__Stored data__.
════════════════
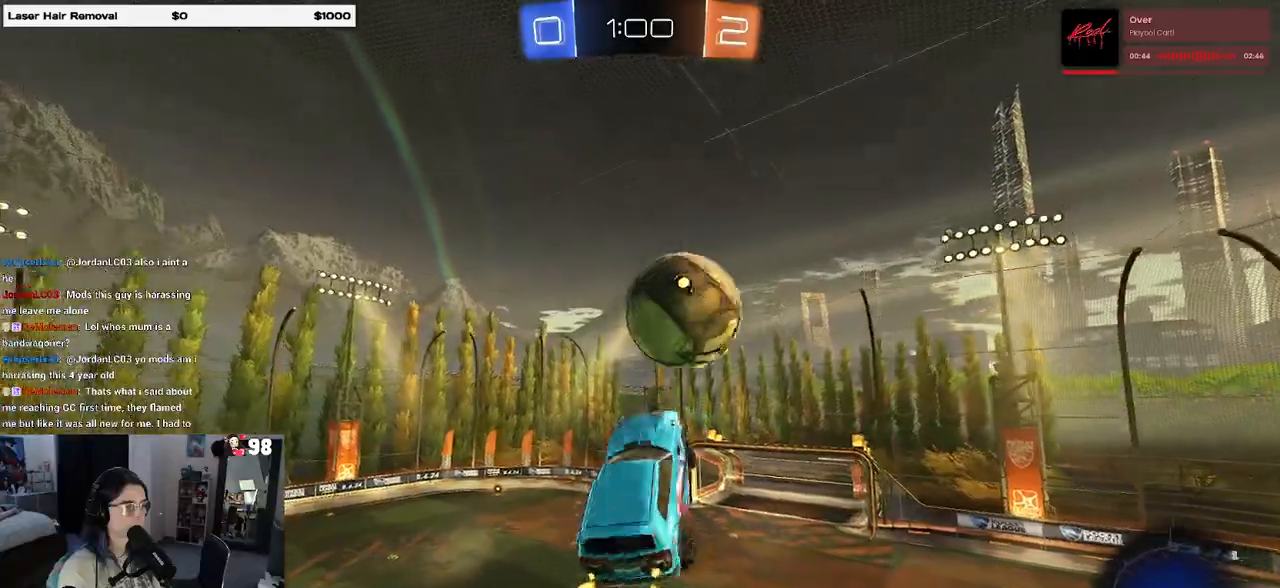
{"buttons": ["R1"], "left_stick": "down", "right_stick": "center", "events": [[17, "left_stick", "down-left"], [33, "R1", "down"], [150, "left_stick", "left"], [317, "L1", "up"], [350, "left_stick", "center"], [417, "left_stick", "down"]]}
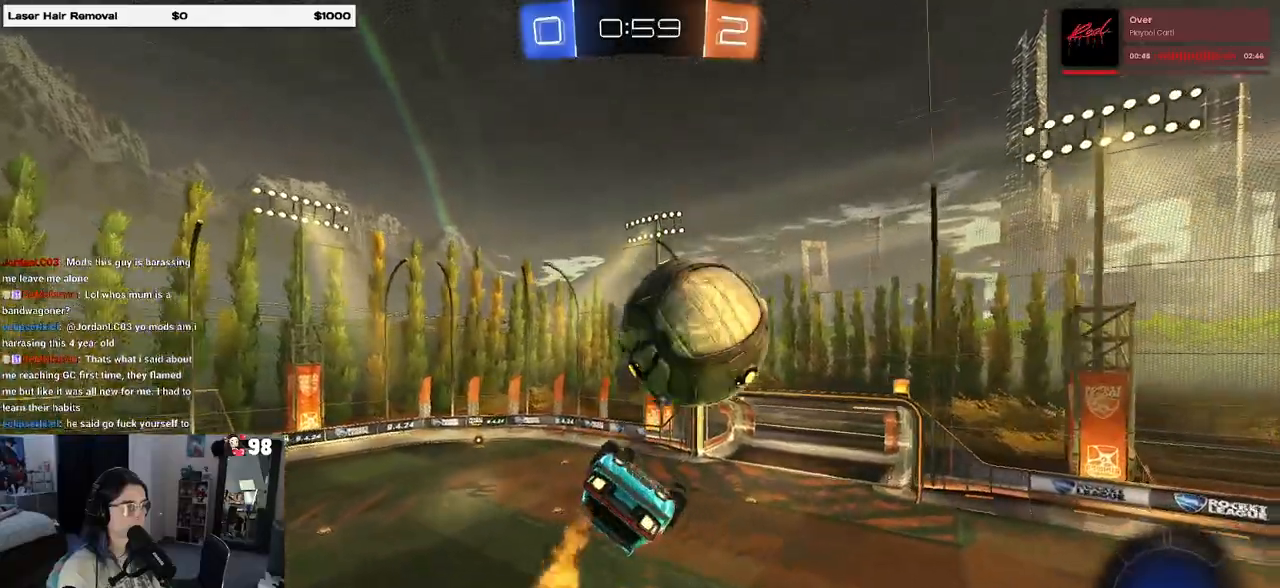
{"buttons": ["CROSS"], "left_stick": "up-right", "right_stick": "center", "events": [[67, "left_stick", "center"], [100, "R1", "up"], [200, "left_stick", "up-right"], [317, "CROSS", "down"], [417, "CROSS", "up"], [483, "CROSS", "down"]]}
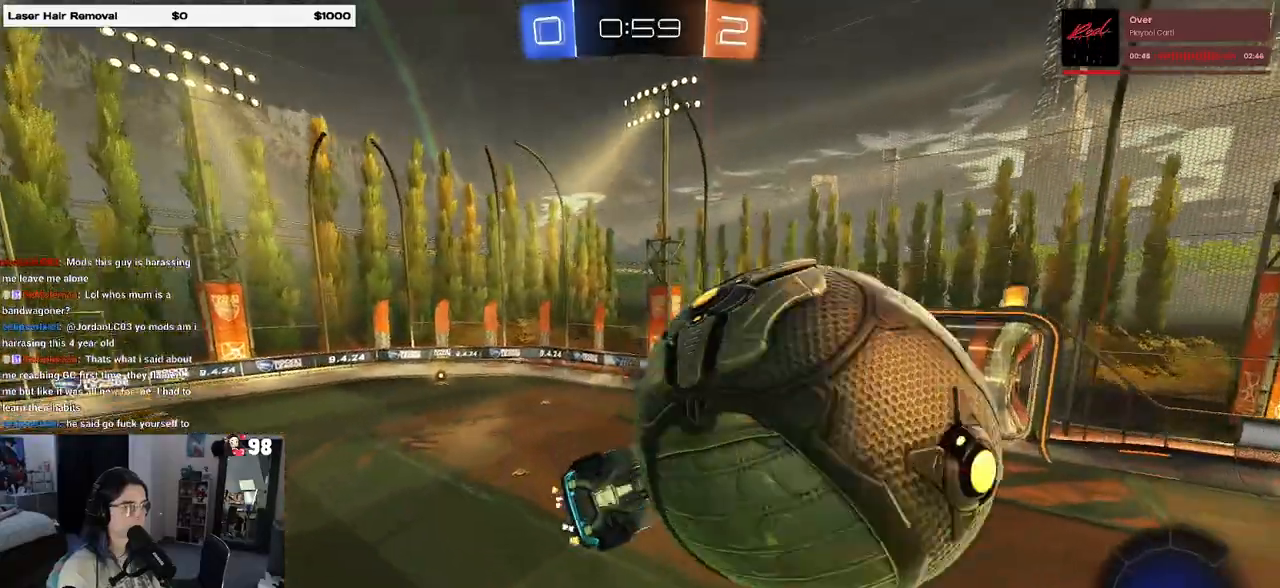
{"buttons": [], "left_stick": "center", "right_stick": "center", "events": [[100, "CROSS", "up"], [150, "left_stick", "right"], [217, "SQUARE", "down"], [400, "left_stick", "center"], [450, "SQUARE", "up"]]}
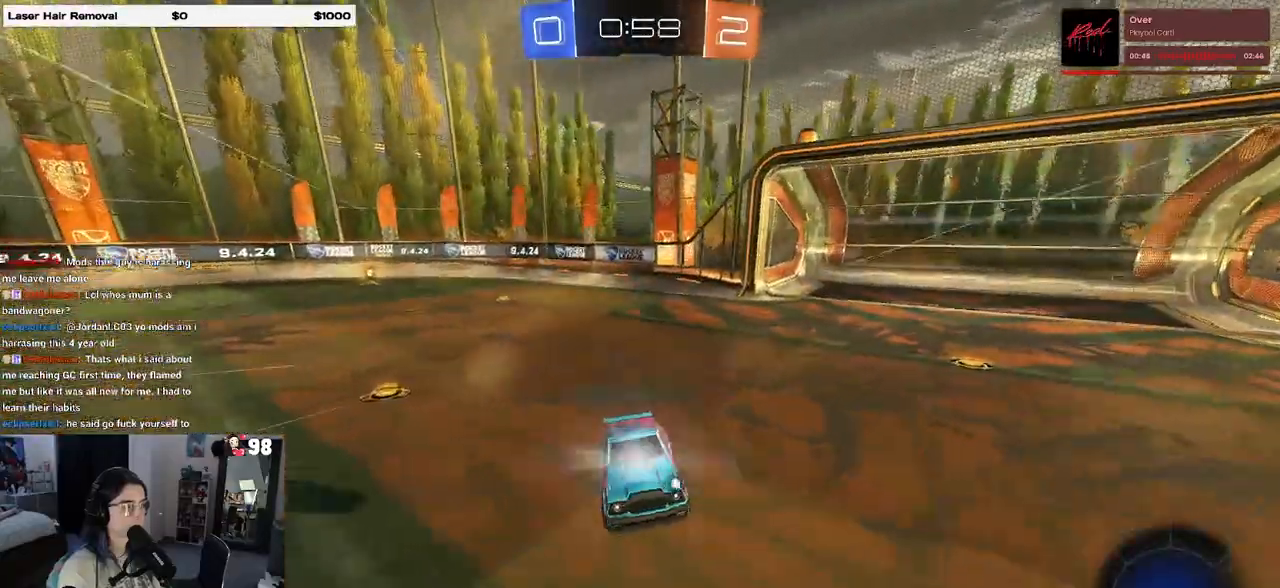
{"buttons": ["L2"], "left_stick": "down-right", "right_stick": "center", "events": [[33, "L2", "down"], [83, "left_stick", "down-right"]]}
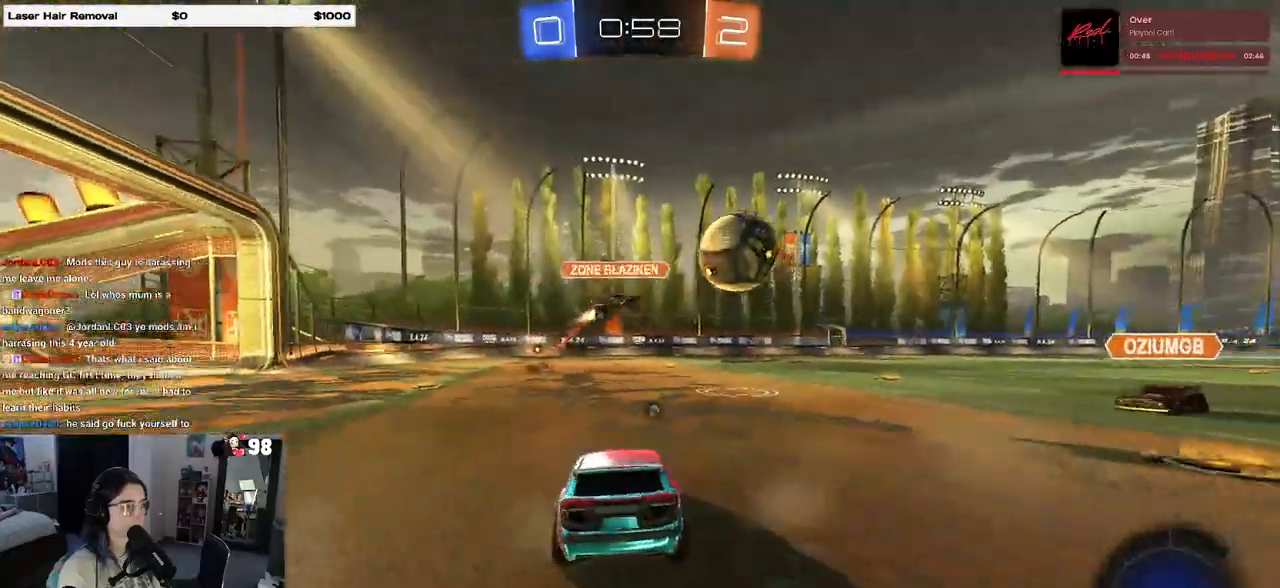
{"buttons": ["TRIANGLE", "L2"], "left_stick": "left", "right_stick": "center", "events": [[217, "left_stick", "center"], [283, "left_stick", "left"], [450, "TRIANGLE", "down"]]}
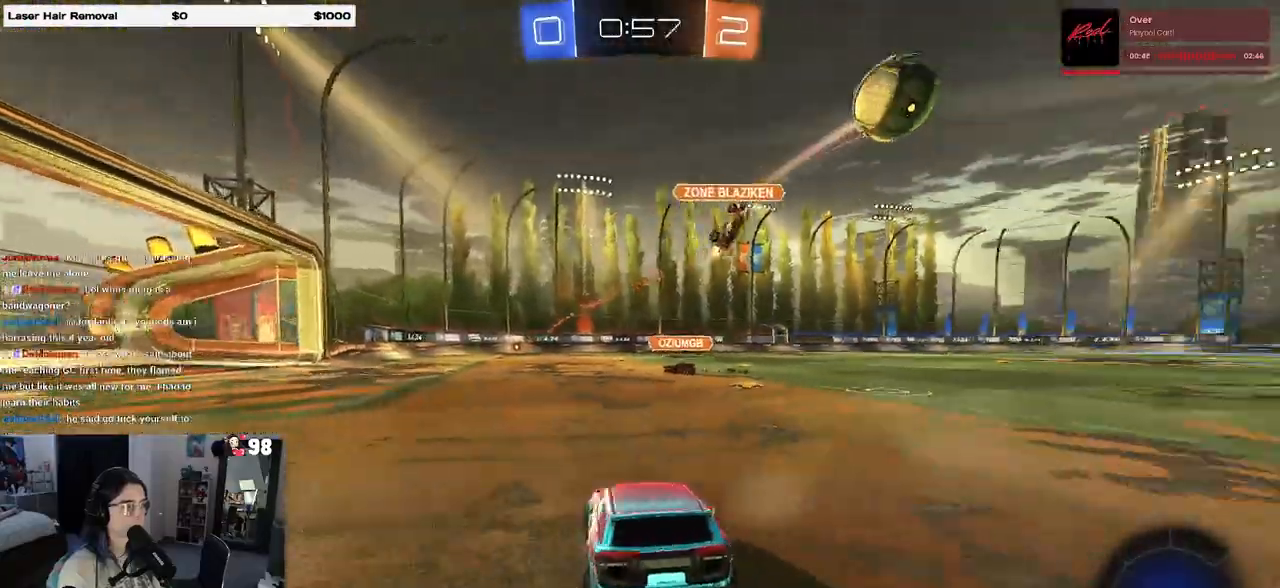
{"buttons": ["L2"], "left_stick": "center", "right_stick": "center", "events": [[33, "left_stick", "center"], [83, "TRIANGLE", "up"]]}
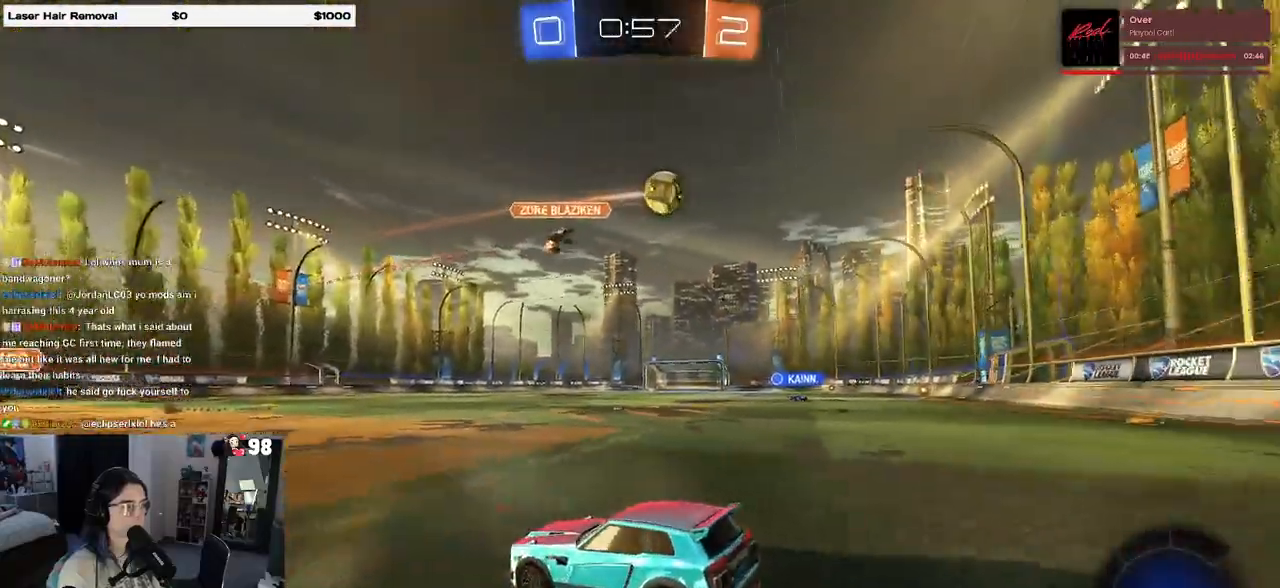
{"buttons": ["L2"], "left_stick": "right", "right_stick": "center", "events": [[333, "SQUARE", "down"], [333, "left_stick", "right"], [467, "SQUARE", "up"]]}
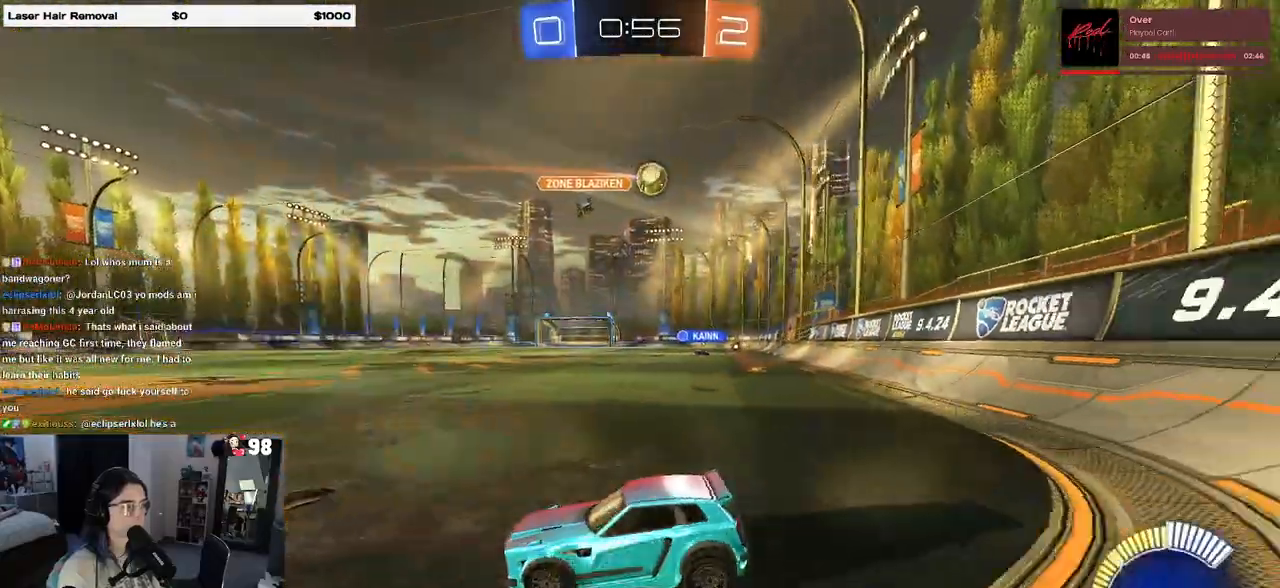
{"buttons": ["L2"], "left_stick": "right", "right_stick": "center"}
════════════════
__ASSIGNED TASK__.
Without including any pictures, copy every line above exactly.

__EXPECTED OUTPUT__.
{"buttons": ["R1"], "left_stick": "down", "right_stick": "center", "events": [[17, "left_stick", "down-left"], [33, "R1", "down"], [150, "left_stick", "left"], [317, "L1", "up"], [350, "left_stick", "center"], [417, "left_stick", "down"]]}
{"buttons": ["CROSS"], "left_stick": "up-right", "right_stick": "center", "events": [[67, "left_stick", "center"], [100, "R1", "up"], [200, "left_stick", "up-right"], [317, "CROSS", "down"], [417, "CROSS", "up"], [483, "CROSS", "down"]]}
{"buttons": [], "left_stick": "center", "right_stick": "center", "events": [[100, "CROSS", "up"], [150, "left_stick", "right"], [217, "SQUARE", "down"], [400, "left_stick", "center"], [450, "SQUARE", "up"]]}
{"buttons": ["L2"], "left_stick": "down-right", "right_stick": "center", "events": [[33, "L2", "down"], [83, "left_stick", "down-right"]]}
{"buttons": ["TRIANGLE", "L2"], "left_stick": "left", "right_stick": "center", "events": [[217, "left_stick", "center"], [283, "left_stick", "left"], [450, "TRIANGLE", "down"]]}
{"buttons": ["L2"], "left_stick": "center", "right_stick": "center", "events": [[33, "left_stick", "center"], [83, "TRIANGLE", "up"]]}
{"buttons": ["L2"], "left_stick": "right", "right_stick": "center", "events": [[333, "SQUARE", "down"], [333, "left_stick", "right"], [467, "SQUARE", "up"]]}
{"buttons": ["L2"], "left_stick": "right", "right_stick": "center"}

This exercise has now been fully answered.